Alors, comment choisir? 

- Parlez-en à vos amis: le bouche à oreille est une stratégie gagnante.

- Vérifiez les références du spécialiste: «Ce qui est bon pour nos proches ne l'est pas nécessairement pour nous, précise Michelle Halle, habituée des rénos. C'est une question de tempérament, de vision, de connivence...»

- Feuilletez les magazines et parcourez les sites internet pour contacter les designers dont les réalisations vous plaisent.
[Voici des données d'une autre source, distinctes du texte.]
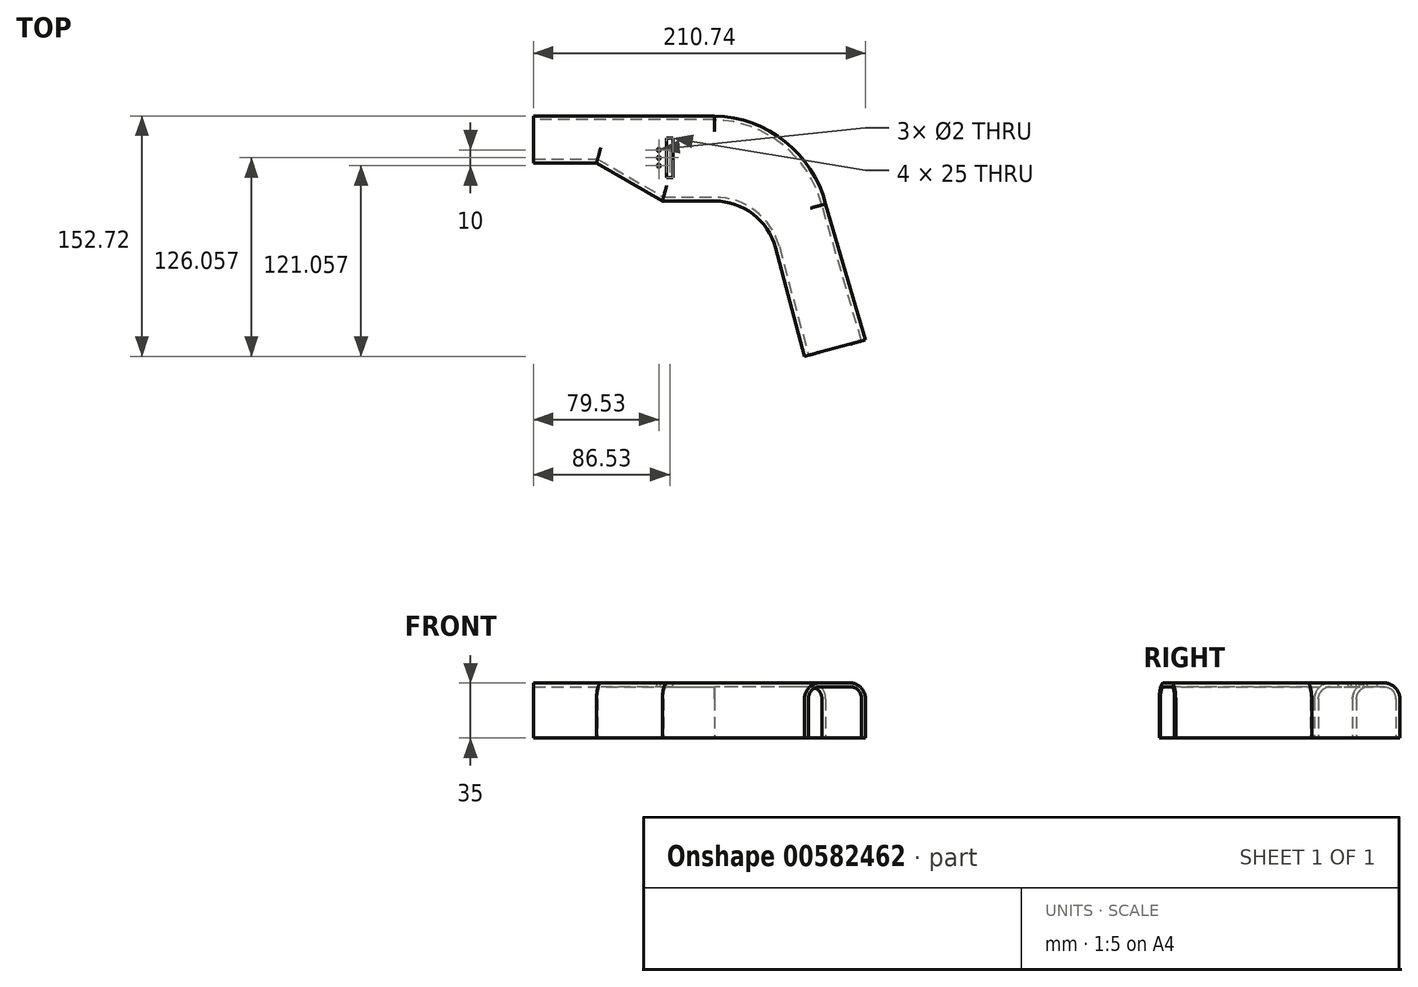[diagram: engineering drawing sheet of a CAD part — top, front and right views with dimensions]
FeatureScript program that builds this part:
annotation { "Feature Type Name" : "Feature", "Feature Type Description" : "" }
export const myFeature = defineFeature(function(context is Context, id is Id, definition is map)
    precondition{}
    {
        {
            var Q0;
            Q0=qCreatedBy(makeId("Top.planeOp"),FACE);
            var sketch = newSketch(context, id + "F0", { "sketchPlane" : qUnion([Q0])});
            skLineSegment(sketch, "E0", {"start": v(0, 0) * mm, "end": v(-115, 0) * mm});
            skLineSegment(sketch, "E1", {"start": v(-115, 0) * mm, "end": v(-115, -30) * mm});
            skLineSegment(sketch, "E2", {"start": v(-115, -30) * mm, "end": v(-75, -30) * mm});
            skPoint(sketch, "E3.end.orphan", {"position": v(0, -54.16) * mm});
            skLineSegment(sketch, "E4", {"start": v(-75, -30) * mm, "end": v(-33.15, -54.16) * mm});
            skLineSegment(sketch, "E5", {"start": v(-33.15, -54.16) * mm, "end": v(0, -54.16) * mm});
            skArc(sketch, "E6", {"start": v(38.64, -83.8) * mm, "mid": v(24.35, -62.43) * mm, "end": v(0, -54.16) * mm});
            skArc(sketch, "E7", {"start": v(70.52, -55.97) * mm, "mid": v(44.6, -16.23) * mm, "end": v(0, 0) * mm});
            skPoint(sketch, "E8", {"position": v(0, -149.94) * mm});
            skPoint(sketch, "E9", {"position": v(0, -134.16) * mm});
            skLineSegment(sketch, "E10", {"start": v(38.64, -83.8) * mm, "end": v(57.1, -152.72) * mm});
            skLineSegment(sketch, "E11", {"start": v(57.1, -152.72) * mm, "end": v(95.74, -142.37) * mm});
            skLineSegment(sketch, "E12", {"start": v(95.74, -142.37) * mm, "end": v(70.52, -55.97) * mm});
            skSolve(sketch);
        }
        {
            var Q0;
            Q0 = qSketchRegion(id + "F0", true);
            extrude(context, id + "F1", {"entities" : qUnion([Q0]), "depth" : 35 * mm, "offsetDistance" : 25 * mm});
        }
        {
            var Q0;
            Q0=makeQuery(id+"F1.opExtrude","CAP_EDGE",EDGE,{"disambiguationData":[OSD([sQuery(id+"F0.wireOp",EDGE,"E2")])],"isStart":false});
            var Q1;
            Q1=makeQuery(id+"F1.opExtrude","CAP_EDGE",EDGE,{"disambiguationData":[OSD([sQuery(id+"F0.wireOp",EDGE,"E0")])],"isStart":false});
            var Q2;
            Q2=makeQuery(id+"F1.opExtrude","CAP_EDGE",EDGE,{"disambiguationData":[OSD([sQuery(id+"F0.wireOp",EDGE,"E4")])],"isStart":false});
            var Q3;
            Q3=makeQuery(id+"F1.opExtrude","CAP_EDGE",EDGE,{"disambiguationData":[OSD([sQuery(id+"F0.wireOp",EDGE,"E5")])],"isStart":false});
            var Q4;
            Q4=makeQuery(id+"F1.opExtrude","CAP_EDGE",EDGE,{"disambiguationData":[OSD([sQuery(id+"F0.wireOp",EDGE,"E6")])],"isStart":false});
            var Q5;
            Q5=makeQuery(id+"F1.opExtrude","CAP_EDGE",EDGE,{"disambiguationData":[OSD([sQuery(id+"F0.wireOp",EDGE,"E12")])],"isStart":false});
            var Q6;
            Q6=makeQuery(id+"F1.opExtrude","CAP_EDGE",EDGE,{"disambiguationData":[OSD([sQuery(id+"F0.wireOp",EDGE,"E7")])],"isStart":false});
            fillet(context, id + "F2", {"entities" : qUnion([Q0, Q1, Q2, Q3, Q4, Q5, Q6]), "radius" : 10 * mm, "tangentPropagation" : true, "allowEdgeOverflow" : false});
        }
        {
            var Q0;
            Q0=makeQuery(id+"F1.opExtrude","SWEPT_FACE",FACE,{"disambiguationData":[OSD([sQuery(id+"F0.wireOp",EDGE,"E11")])]});
            var Q1;
            Q1=makeQuery(id+"F1.opExtrude","CAP_FACE",FACE,{"disambiguationData":[OSD([sQuery(id+"F0.wireOp",EDGE,"E0"),sQuery(id+"F0.wireOp",EDGE,"E1"),sQuery(id+"F0.wireOp",EDGE,"E2"),sQuery(id+"F0.wireOp",EDGE,"E4"),sQuery(id+"F0.wireOp",EDGE,"E5"),sQuery(id+"F0.wireOp",EDGE,"E6"),sQuery(id+"F0.wireOp",EDGE,"E7"),sQuery(id+"F0.wireOp",EDGE,"E10"),sQuery(id+"F0.wireOp",EDGE,"E11"),sQuery(id+"F0.wireOp",EDGE,"E12")])],"isStart":true});
            var Q2;
            Q2=makeQuery(id+"F1.opExtrude","SWEPT_FACE",FACE,{"disambiguationData":[OSD([sQuery(id+"F0.wireOp",EDGE,"E1")])]});
            shell(context, id + "F3", {"entities" : qUnion([Q0, Q1, Q2]), "thickness" : 2.5 * mm});
        }
        {
            var Q0;
            Q0=makeQuery(id+"F1.opExtrude","CAP_FACE",FACE,{"disambiguationData":[OSD([sQuery(id+"F0.wireOp",EDGE,"E0"),sQuery(id+"F0.wireOp",EDGE,"E1"),sQuery(id+"F0.wireOp",EDGE,"E2"),sQuery(id+"F0.wireOp",EDGE,"E4"),sQuery(id+"F0.wireOp",EDGE,"E5"),sQuery(id+"F0.wireOp",EDGE,"E6"),sQuery(id+"F0.wireOp",EDGE,"E7"),sQuery(id+"F0.wireOp",EDGE,"E10"),sQuery(id+"F0.wireOp",EDGE,"E11"),sQuery(id+"F0.wireOp",EDGE,"E12")])],"isStart":false});
            var sketch = newSketch(context, id + "F4", { "sketchPlane" : qUnion([Q0])});
            skLineSegment(sketch, "E13", {"start": v(-30.47, -39.16) * mm, "end": v(-26.47, -39.16) * mm});
            skLineSegment(sketch, "E14", {"start": v(-26.47, -39.16) * mm, "end": v(-26.47, -14.16) * mm});
            skLineSegment(sketch, "E15", {"start": v(-26.47, -14.16) * mm, "end": v(-30.47, -14.16) * mm});
            skLineSegment(sketch, "E16", {"start": v(-30.47, -14.16) * mm, "end": v(-30.47, -39.16) * mm});
            skCircle(sketch, "E17", {"center": v(-35.47, -26.66) * mm, "radius": 1 * mm});
            skCircle(sketch, "E18", {"center": v(-35.47, -31.66) * mm, "radius": 1 * mm});
            skCircle(sketch, "E19", {"center": v(-35.47, -21.66) * mm, "radius": 1 * mm});
            skPoint(sketch, "E20.start.orphan", {"position": v(-30.47, -44.16) * mm});
            skSolve(sketch);
        }
        {
            var Q0;
            Q0 = qSketchRegion(id + "F4", true);
            extrude(context, id + "F5", {"entities" : qUnion([Q0]), "operationType" : NewBodyOperationType.REMOVE, "oppositeDirection" : true, "depth" : 25 * mm, "offsetDistance" : 25 * mm});
        }
    });
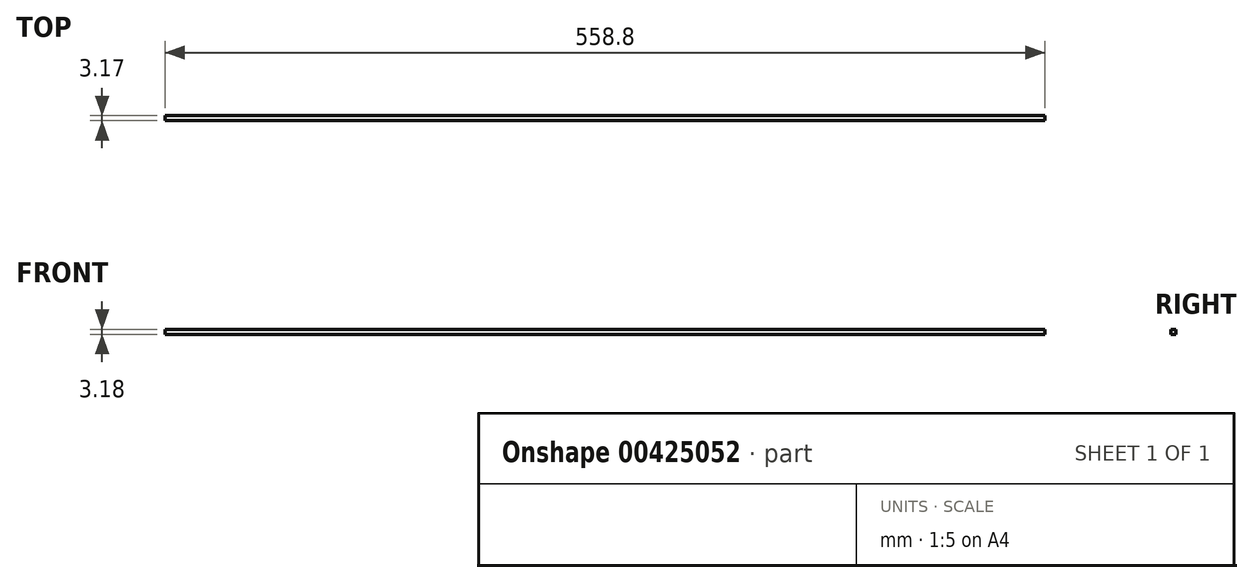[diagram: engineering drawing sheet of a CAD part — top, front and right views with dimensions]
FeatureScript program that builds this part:
annotation { "Feature Type Name" : "Feature", "Feature Type Description" : "" }
export const myFeature = defineFeature(function(context is Context, id is Id, definition is map)
    precondition{}
    {
        {
            var Q0;
            Q0=qCreatedBy(makeId("Front.planeOp"),FACE);
            var sketch = newSketch(context, id + "F0", { "sketchPlane" : qUnion([Q0])});
            skLineSegment(sketch, "E0.bottom", {"start": v(-316.46, -27.74) * mm, "end": v(242.34, -27.74) * mm});
            skLineSegment(sketch, "E0.top", {"start": v(-316.46, -30.92) * mm, "end": v(242.34, -30.92) * mm});
            skLineSegment(sketch, "E0.left", {"start": v(-316.46, -27.74) * mm, "end": v(-316.46, -30.92) * mm});
            skLineSegment(sketch, "E0.right", {"start": v(242.34, -27.74) * mm, "end": v(242.34, -30.92) * mm});
            skSolve(sketch);
        }
        {
            var Q0;
            Q0 = qSketchRegion(id + "F0", true);
            extrude(context, id + "F1", {"entities" : qUnion([Q0]), "depth" : 3.17 * mm});
        }
    });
Il faut toutefois garder en tête qu'un vrai spécialiste s'adapte au style et aux besoins de son client.

Qui fait quoi?

Architecte

Il est possible de recourir aux services d'un architecte, peu importe le mandat, explique Sylvie Beaucage, directrice des communications de l'Association des architectes en pratique privée du Québec. «On pense souvent que les architectes se limitent aux projets d'envergure, dit-elle. Ce n'est pas le cas. Les architectes font de tout. Certains se feront un plaisir de décorer notre salon ou de réaliser une simple étude de couleur. Un architecte peut facilement faire tout ce que font les autres spécialistes du design, alors que l'inverse n'est pas automatiquement vrai. Plus encore, l'architecte est un professionnel couvert par des assurances et doit respecter un certain code de déontologie. Il peut faire toutes les demandes de permis auprès de la municipalité, ce qui n'est pas le cas du décorateur ou du designer. En engageant un architecte, le propriétaire est donc blindé.»

Designer

«Un designer optimise l'aménagement de la maison en tenant compte des différents besoins et exigences, résume le designer Érik Maillé. Il peut abattre des murs, réaménager l'espace selon le mode de vie, dessiner des plans pour l'éclairage, la plomberie, les murs... Il partage ensuite sa vision avec l'entrepreneur qui exécutera les travaux. Par contre, si le projet implique de toucher aux murs porteurs, le designer doit travailler avec un architecte ou un ingénieur. Au-delà du rôle du décorateur, qui veillera principalement au choix du papier peint, des couleurs, des motifs et des textiles, le designer se positionne un peu comme le chef d'orchestre des projets d'aménagement.»

Décorateur

«Il n'existe pas de législation officielle pour obtenir le titre de décorateur», indique Sophie Bergeron, porte-parole et directrice couleurs et design chez Benjamin Moore. Il existe plusieurs types de cours pour devenir décorateur d'intérieur, des formations qui varient de quelques semaines à quelques années. «Ces spécialistes sont la ressource idéale quand on a besoin d'information ou de conseils pour peaufiner notre décor, explique Mme Bergeron. Les couleurs pour la peinture, les choix de tissus pour les coussins décoratifs, les motifs de papier peint, l'agencement de la literie, les recouvrements de fenêtres ou les stores...» Et comment les décorateurs se distinguent-ils des designers? «La ligne est mince entre les deux, reconnaît Mme Bergeron. Certains designers décident même par choix de se concentrer sur l'aspect décoration. La différence la plus importante est qu'un designer peut faire des plans précis, que ce soit pour la plomberie, l'électricité, les armoires de cuisine... Ce n'est pas le cas du décorateur.»